====== Data extracts
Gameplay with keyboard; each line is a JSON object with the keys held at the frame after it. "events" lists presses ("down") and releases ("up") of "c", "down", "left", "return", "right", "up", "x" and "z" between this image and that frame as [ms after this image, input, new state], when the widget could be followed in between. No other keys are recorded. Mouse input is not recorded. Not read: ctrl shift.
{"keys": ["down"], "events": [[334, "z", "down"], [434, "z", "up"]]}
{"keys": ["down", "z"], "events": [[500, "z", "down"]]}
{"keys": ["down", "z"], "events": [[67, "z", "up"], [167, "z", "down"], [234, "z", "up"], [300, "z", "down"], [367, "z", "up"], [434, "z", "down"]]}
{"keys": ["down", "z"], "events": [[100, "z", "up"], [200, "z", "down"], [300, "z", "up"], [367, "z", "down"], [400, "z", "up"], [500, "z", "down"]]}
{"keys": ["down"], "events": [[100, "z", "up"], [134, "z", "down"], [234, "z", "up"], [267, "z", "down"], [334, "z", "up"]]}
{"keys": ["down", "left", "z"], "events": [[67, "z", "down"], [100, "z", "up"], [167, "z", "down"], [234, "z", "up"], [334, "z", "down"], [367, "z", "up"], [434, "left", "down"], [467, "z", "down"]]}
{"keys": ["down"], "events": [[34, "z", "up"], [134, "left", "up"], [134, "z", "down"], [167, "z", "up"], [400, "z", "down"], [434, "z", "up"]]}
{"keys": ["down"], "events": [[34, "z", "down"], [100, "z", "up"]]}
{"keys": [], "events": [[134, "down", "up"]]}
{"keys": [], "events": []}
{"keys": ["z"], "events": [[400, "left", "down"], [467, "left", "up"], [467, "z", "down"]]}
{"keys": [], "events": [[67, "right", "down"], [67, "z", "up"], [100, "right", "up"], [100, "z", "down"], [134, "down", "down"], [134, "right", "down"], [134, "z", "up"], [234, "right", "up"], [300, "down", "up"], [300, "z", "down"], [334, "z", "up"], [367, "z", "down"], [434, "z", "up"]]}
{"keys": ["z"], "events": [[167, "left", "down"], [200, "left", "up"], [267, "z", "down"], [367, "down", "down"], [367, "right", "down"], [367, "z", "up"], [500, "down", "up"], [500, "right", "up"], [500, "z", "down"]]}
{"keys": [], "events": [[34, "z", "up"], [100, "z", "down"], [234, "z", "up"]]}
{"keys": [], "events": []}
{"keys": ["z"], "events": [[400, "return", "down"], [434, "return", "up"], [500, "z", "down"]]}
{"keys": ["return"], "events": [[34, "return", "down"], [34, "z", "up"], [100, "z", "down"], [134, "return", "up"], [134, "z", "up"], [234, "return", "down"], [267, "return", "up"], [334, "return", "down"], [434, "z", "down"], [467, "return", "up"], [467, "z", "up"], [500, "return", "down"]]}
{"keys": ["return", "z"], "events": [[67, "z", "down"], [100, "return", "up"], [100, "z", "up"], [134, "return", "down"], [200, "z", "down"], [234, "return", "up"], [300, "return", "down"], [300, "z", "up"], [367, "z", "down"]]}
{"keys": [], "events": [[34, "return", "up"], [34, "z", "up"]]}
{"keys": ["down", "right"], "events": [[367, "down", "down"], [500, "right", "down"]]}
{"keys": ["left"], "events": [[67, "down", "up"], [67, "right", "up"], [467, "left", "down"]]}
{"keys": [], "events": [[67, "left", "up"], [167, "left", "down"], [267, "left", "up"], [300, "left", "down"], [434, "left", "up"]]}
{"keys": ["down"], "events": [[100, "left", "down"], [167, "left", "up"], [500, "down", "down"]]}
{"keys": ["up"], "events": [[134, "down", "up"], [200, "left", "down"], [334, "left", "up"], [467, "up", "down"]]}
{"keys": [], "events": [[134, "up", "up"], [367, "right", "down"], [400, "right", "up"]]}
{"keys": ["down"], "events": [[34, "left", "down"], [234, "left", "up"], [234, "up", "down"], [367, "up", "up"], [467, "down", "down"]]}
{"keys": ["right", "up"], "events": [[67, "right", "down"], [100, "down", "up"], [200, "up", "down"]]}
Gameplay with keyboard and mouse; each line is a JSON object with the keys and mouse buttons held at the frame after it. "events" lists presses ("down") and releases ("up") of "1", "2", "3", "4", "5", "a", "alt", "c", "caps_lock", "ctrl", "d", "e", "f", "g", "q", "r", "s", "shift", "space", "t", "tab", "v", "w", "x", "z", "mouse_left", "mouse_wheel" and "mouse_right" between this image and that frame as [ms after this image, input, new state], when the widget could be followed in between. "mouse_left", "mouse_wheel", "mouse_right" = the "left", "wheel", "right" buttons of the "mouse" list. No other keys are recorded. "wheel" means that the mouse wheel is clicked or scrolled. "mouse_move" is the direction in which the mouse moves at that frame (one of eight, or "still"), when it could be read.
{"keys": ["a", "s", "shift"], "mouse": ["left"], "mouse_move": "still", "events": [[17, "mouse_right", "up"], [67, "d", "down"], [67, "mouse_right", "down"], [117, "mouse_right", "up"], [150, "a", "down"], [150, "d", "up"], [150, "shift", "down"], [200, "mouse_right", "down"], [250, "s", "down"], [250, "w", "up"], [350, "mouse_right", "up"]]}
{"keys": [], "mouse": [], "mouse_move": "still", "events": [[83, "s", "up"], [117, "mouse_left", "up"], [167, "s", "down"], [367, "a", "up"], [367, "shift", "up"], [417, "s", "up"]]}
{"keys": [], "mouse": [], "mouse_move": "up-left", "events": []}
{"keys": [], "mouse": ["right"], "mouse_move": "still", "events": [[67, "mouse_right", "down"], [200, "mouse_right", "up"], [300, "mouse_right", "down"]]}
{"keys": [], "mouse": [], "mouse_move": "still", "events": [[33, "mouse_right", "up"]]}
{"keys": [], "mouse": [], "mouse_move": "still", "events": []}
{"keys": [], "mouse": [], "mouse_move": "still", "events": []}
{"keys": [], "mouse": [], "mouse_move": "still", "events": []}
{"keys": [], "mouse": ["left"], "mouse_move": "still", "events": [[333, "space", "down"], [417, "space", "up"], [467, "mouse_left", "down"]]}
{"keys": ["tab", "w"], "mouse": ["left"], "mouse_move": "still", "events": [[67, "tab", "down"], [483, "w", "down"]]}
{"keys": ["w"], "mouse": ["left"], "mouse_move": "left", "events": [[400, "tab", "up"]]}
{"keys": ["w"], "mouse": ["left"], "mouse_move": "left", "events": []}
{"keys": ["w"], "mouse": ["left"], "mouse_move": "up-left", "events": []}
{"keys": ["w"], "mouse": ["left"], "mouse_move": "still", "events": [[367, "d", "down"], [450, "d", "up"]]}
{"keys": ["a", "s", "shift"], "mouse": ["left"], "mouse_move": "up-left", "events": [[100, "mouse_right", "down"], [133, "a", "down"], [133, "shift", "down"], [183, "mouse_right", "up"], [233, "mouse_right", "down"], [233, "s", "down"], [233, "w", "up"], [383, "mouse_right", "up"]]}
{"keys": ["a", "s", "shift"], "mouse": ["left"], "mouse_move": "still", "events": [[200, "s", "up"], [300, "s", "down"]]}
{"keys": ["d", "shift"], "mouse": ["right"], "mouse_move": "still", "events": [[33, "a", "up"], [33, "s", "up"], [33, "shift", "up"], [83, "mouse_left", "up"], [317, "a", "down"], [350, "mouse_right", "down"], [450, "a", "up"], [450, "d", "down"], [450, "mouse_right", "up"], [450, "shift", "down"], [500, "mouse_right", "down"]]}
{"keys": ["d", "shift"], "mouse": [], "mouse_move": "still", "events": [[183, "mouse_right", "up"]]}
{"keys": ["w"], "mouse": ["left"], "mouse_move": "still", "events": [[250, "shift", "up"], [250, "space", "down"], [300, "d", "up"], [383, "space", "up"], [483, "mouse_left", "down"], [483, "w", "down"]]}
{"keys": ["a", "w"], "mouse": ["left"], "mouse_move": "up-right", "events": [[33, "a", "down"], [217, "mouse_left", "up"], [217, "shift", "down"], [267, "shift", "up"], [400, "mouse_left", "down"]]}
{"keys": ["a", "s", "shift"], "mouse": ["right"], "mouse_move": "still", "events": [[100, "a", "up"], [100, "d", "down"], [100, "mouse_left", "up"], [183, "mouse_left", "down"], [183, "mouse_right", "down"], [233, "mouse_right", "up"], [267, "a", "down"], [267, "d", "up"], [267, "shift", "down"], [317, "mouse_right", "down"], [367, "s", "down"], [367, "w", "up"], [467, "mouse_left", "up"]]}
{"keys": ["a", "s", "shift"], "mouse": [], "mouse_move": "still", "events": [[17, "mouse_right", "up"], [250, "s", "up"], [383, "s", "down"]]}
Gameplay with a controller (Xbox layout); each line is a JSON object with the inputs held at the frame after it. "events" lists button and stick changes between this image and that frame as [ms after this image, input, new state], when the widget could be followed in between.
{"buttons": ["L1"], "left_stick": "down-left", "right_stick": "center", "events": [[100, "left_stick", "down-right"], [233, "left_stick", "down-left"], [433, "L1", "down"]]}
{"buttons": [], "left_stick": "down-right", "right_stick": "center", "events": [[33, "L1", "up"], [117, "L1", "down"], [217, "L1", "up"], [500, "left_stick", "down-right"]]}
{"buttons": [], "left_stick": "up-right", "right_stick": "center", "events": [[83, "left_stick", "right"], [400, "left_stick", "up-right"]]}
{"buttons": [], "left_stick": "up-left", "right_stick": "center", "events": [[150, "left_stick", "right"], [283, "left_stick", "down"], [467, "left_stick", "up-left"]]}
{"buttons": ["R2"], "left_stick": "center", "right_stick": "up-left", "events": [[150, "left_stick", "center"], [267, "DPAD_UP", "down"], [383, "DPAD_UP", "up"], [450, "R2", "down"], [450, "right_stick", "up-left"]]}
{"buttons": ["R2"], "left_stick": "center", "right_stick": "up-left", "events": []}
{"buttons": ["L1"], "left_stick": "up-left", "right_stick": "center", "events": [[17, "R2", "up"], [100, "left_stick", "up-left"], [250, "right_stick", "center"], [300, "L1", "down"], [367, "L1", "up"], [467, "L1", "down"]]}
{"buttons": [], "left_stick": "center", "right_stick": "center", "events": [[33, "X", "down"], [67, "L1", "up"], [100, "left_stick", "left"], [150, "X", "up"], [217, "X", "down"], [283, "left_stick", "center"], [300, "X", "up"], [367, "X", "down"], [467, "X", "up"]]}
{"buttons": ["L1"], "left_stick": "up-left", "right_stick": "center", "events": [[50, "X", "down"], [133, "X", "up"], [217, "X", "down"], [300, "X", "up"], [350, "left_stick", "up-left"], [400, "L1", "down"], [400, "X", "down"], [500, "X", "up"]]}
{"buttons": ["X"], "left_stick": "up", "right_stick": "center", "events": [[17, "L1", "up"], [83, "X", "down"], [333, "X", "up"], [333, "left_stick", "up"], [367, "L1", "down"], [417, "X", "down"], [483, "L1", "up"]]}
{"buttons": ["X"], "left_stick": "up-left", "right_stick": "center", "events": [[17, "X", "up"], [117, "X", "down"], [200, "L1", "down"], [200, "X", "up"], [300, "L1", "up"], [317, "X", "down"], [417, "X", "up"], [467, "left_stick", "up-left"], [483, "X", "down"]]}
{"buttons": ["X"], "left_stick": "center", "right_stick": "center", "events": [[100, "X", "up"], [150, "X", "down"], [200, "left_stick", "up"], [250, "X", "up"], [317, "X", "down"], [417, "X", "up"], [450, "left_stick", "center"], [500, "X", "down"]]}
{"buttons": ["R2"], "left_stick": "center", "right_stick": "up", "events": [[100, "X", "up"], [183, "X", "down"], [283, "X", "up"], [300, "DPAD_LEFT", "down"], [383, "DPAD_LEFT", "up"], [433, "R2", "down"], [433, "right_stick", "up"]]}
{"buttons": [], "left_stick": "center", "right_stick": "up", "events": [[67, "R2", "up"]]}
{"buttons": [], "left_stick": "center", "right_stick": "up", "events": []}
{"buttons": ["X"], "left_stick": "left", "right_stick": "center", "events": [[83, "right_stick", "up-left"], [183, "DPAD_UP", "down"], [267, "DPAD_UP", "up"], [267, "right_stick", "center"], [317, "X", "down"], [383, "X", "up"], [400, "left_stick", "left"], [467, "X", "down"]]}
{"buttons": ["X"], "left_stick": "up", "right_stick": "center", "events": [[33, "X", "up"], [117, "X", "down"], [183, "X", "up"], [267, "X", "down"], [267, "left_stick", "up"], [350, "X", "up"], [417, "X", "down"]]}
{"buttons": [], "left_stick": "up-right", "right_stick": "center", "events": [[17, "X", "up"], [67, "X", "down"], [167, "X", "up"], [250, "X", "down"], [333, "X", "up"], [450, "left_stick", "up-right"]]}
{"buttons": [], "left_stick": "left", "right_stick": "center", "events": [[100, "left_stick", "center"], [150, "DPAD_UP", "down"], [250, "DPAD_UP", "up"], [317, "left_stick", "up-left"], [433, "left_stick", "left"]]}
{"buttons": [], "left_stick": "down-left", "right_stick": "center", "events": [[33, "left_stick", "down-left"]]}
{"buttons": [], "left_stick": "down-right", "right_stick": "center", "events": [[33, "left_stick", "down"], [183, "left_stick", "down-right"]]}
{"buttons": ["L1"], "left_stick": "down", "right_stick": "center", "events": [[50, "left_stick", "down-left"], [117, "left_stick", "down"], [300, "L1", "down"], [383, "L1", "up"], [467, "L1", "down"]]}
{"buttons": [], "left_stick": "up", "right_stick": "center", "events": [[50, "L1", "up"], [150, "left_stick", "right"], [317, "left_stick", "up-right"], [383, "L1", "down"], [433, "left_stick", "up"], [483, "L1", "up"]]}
============
Go over the data and return every line that includes the word "other".

Gameplay with keyboard; each line is a JSON object with the keys held at the frame after it. "events" lists presses ("down") and releases ("up") of "c", "down", "left", "return", "right", "up", "x" and "z" between this image and that frame as [ms after this image, input, new state], when the widget could be followed in between. No other keys are recorded. Mouse input is not recorded. Not read: ctrl shift.
Gameplay with keyboard and mouse; each line is a JSON object with the keys and mouse buttons held at the frame after it. "events" lists presses ("down") and releases ("up") of "1", "2", "3", "4", "5", "a", "alt", "c", "caps_lock", "ctrl", "d", "e", "f", "g", "q", "r", "s", "shift", "space", "t", "tab", "v", "w", "x", "z", "mouse_left", "mouse_wheel" and "mouse_right" between this image and that frame as [ms after this image, input, new state], when the widget could be followed in between. "mouse_left", "mouse_wheel", "mouse_right" = the "left", "wheel", "right" buttons of the "mouse" list. No other keys are recorded. "wheel" means that the mouse wheel is clicked or scrolled. "mouse_move" is the direction in which the mouse moves at that frame (one of eight, or "still"), when it could be read.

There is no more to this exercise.